Friday 22 October 2021

The Crying of Lot 49 by Thomas Pynchon Review


I’ve been curious about Thomas Pynchon for some time now. I know his books are held in the highest esteem, they’ve won the biggest awards, and he’s a famously reclusive writer, having not been seen in public for decades now. And I was also informed that his most accessible book is also his shortest: The Crying of Lot 49.


So a while back I attempted reading it - and nearly short-circuited my brain! I read about a dozen pages and gave up, utterly flummoxed by what I’d read, only knowing it was baaaaad. However! I decided to give Pynchon a fair shake and to attempt this book again, this time by reading 4 pages of it per day. It’s only 142 pages, so it wouldn’t take me that long. And this method worked - I finally finished the damn thing and me brain is still more or less in one piece - but I’m none the wiser as to what I read or why in particular Pynchon is revered as a literary master. The Crying of Lot 49 is awful!

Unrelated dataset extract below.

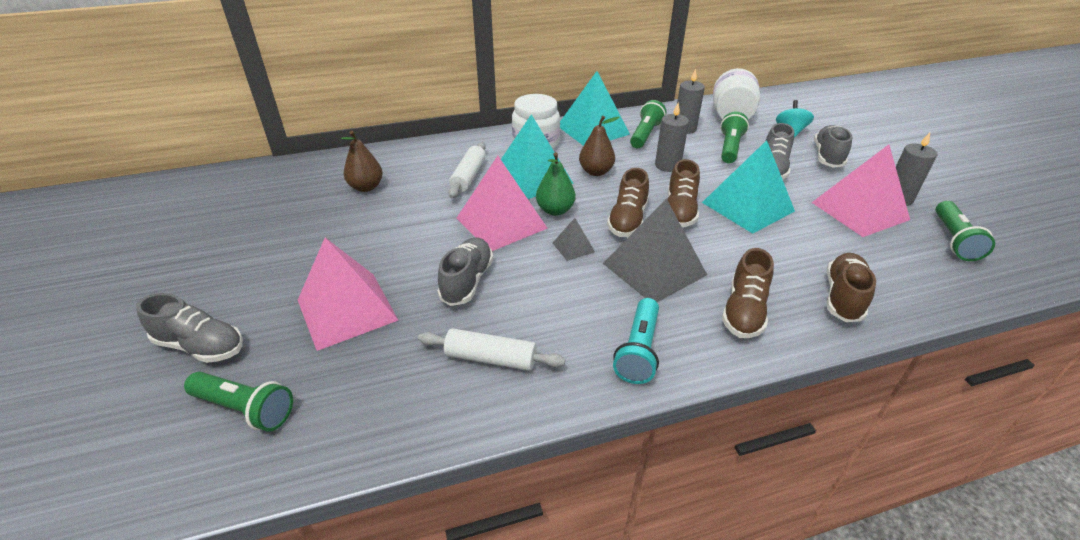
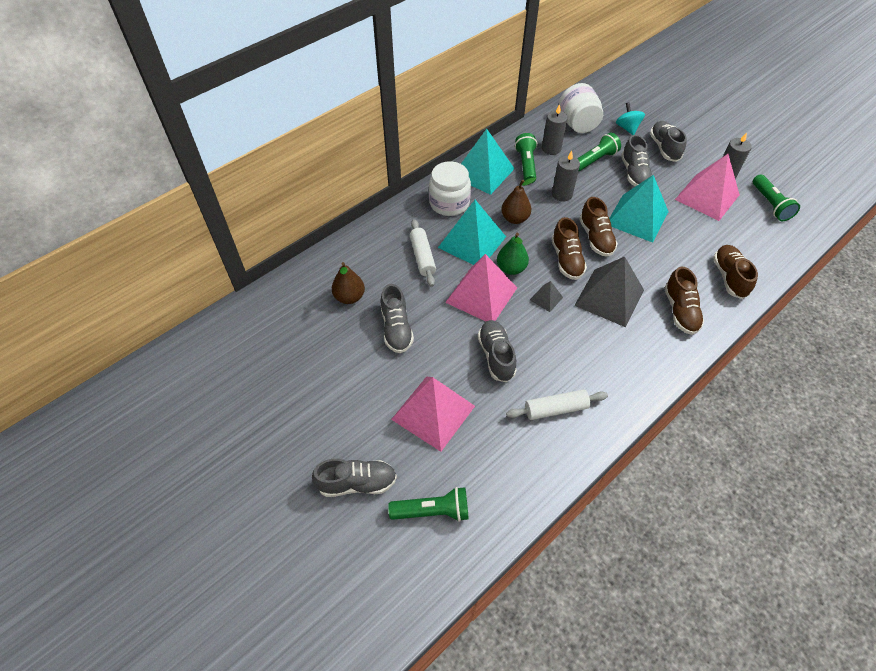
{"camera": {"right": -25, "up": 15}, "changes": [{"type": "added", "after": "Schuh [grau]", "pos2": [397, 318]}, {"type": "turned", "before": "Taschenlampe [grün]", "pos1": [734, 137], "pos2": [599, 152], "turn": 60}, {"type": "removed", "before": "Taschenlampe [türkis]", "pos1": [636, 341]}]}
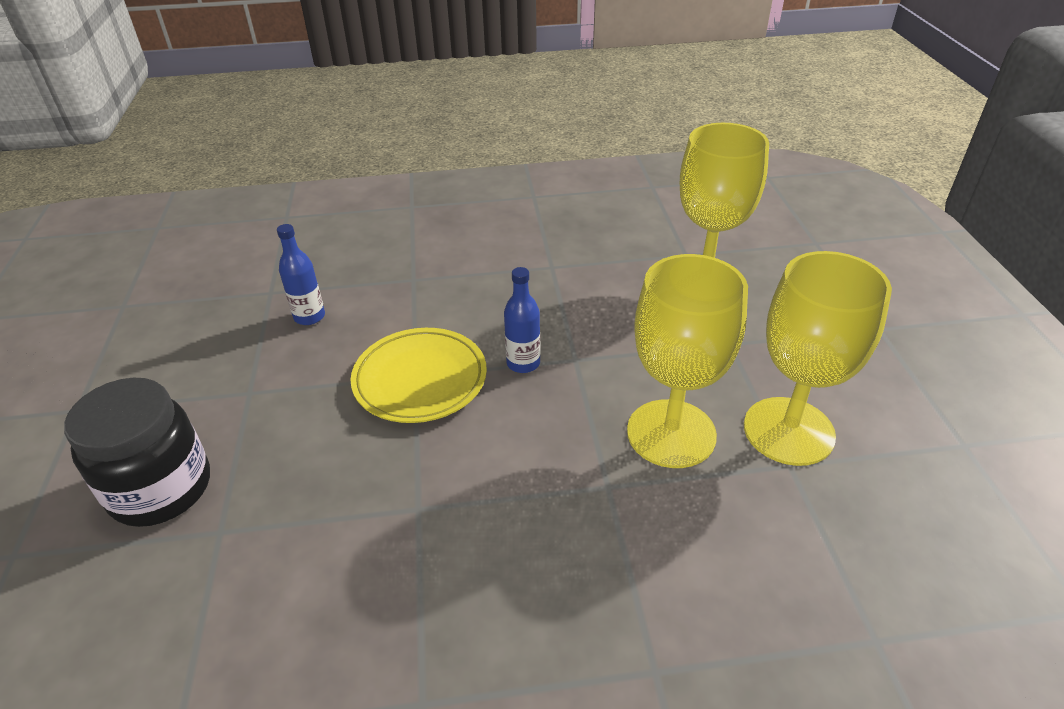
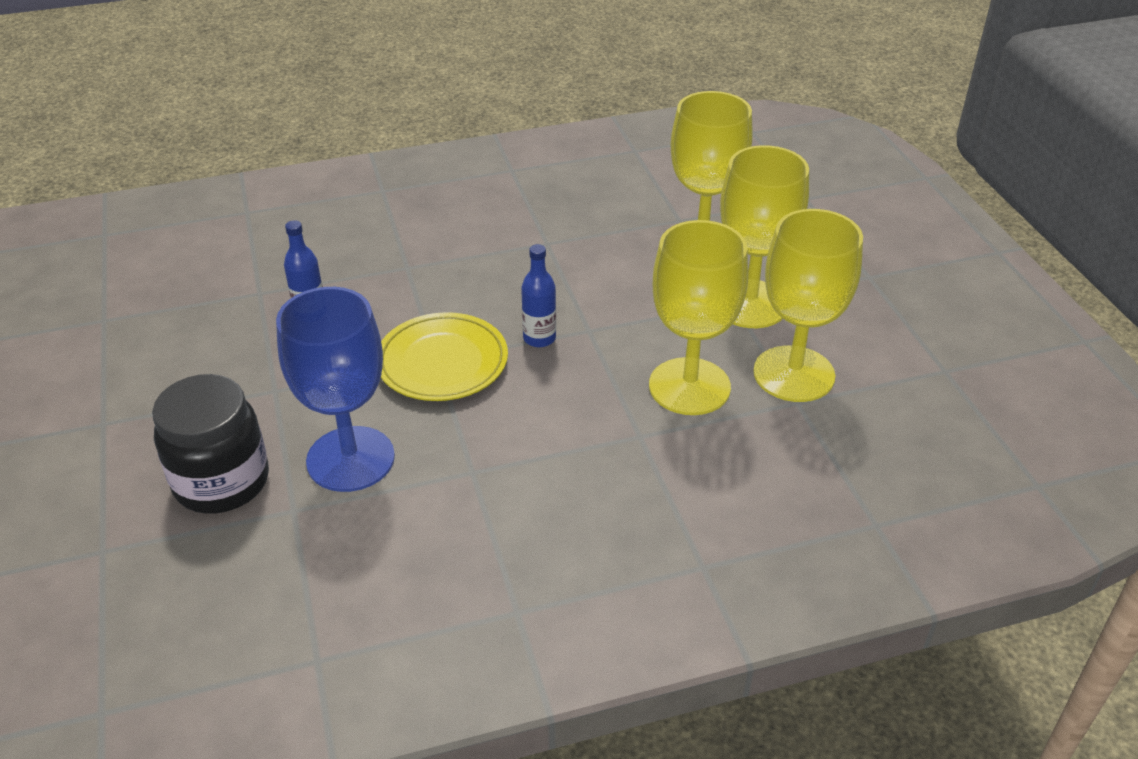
{"camera": {"right": -10, "up": 0}, "changes": [{"type": "added", "after": "Kelch [blau]", "pos2": [335, 389]}, {"type": "added", "after": "Kelch [gelb]", "pos2": [764, 236]}]}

The main character is Oedipa Maas (all the characters have stupid names like this: Ghengis Cohen, Peter Pinguid, Mike Fallopian - this must be the “humour” I’m told Pynchon’s books possess?) who is left something in the will of her wealthy friend. She has to learn how to become an executor of the will or something and this leads her on a bizarre and rambling quest where she finds out there’s a secret underground postal service and a lost Elizabethan play. Don’t ask me why these things feature so prominently or what they have to do with anything because I don’t know!

Honestly, Pynchon is such a bad storyteller that you could open up this book and select any random sentence and your understanding of the story would be the same as someone who had read the book up to that point. The characters are just names, the story is only ever vague, the themes (if the book has any) are murky, and the prose is so awkward and flat as to leave no impression or connection to the reader. This is the easiest book to put down because you never know what the hell you’re reading so you don’t care - and this is the state of play for the entire thing. It doesn’t get better!

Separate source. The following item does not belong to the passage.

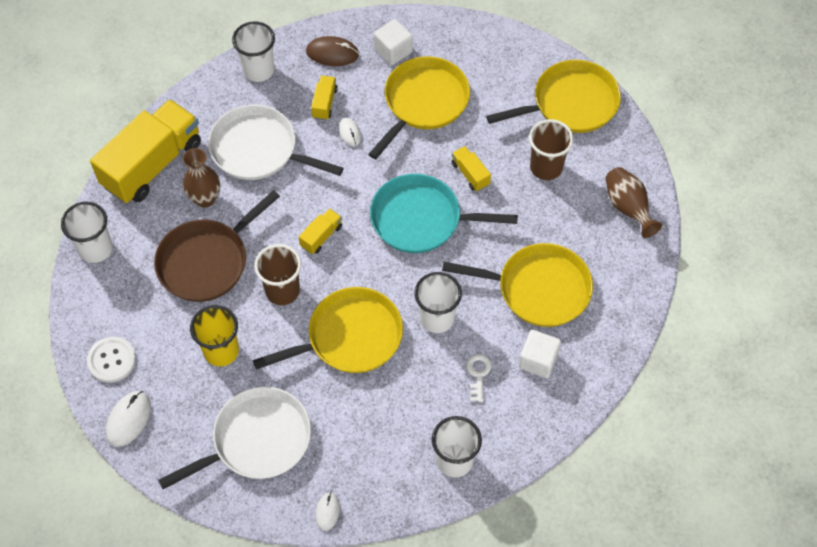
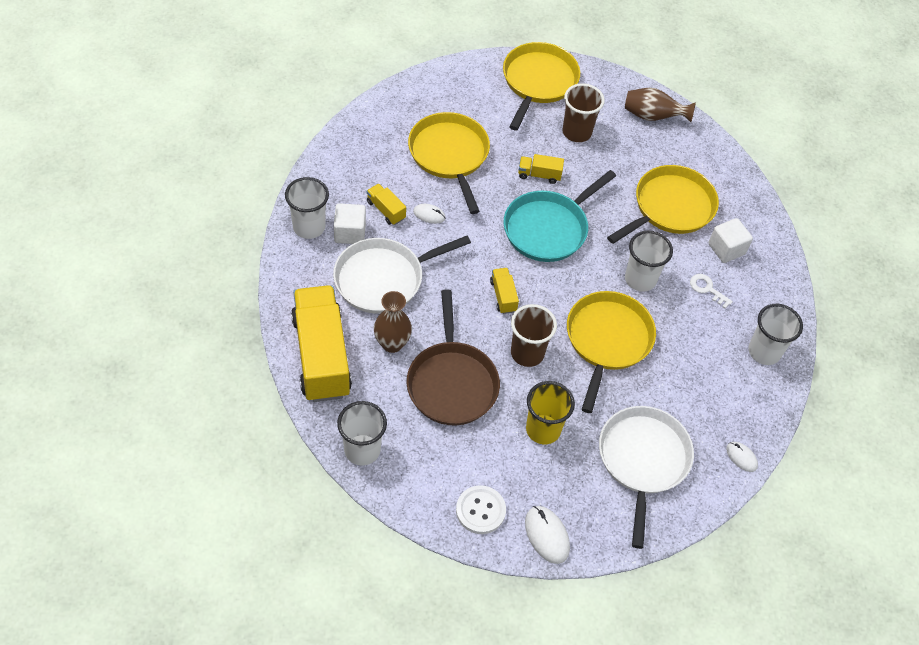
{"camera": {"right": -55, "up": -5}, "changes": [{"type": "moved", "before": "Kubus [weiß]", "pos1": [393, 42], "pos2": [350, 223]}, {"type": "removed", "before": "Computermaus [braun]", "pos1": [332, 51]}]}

The title is a reference to auctioneers (their blather is called “crying”) and lot 49 is an auction for - something. I have no idea. Have I mentioned how little I knew was going on in this mess of a novel?

I’m glad I can say I’ve read a Thomas Pynchon novel but I know for sure now that I will never read another one again - he is most certainly not a writer for me. The Crying of Lot 49 was nothing more than an exercise in patience, like waiting for a bore to finish their tedious prattling before they stagger away. You would probably have an easier (and more entertaining) time reading fish entrails than Pynchon’s prose.